(Saved entries)
* * * * *

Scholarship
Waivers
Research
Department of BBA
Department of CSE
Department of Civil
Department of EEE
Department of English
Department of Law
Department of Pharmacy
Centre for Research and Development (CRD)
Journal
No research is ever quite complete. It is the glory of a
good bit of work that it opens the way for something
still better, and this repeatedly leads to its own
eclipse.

* * * * *

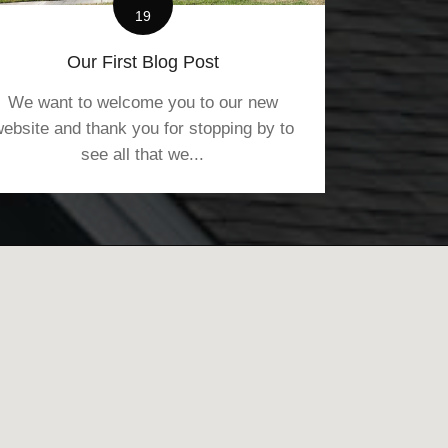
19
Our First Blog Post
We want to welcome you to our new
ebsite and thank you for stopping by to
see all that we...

* * * * *

Would you copy each line of the records that contains "Department"?

Department of BBA
Department of CSE
Department of Civil
Department of EEE
Department of English
Department of Law
Department of Pharmacy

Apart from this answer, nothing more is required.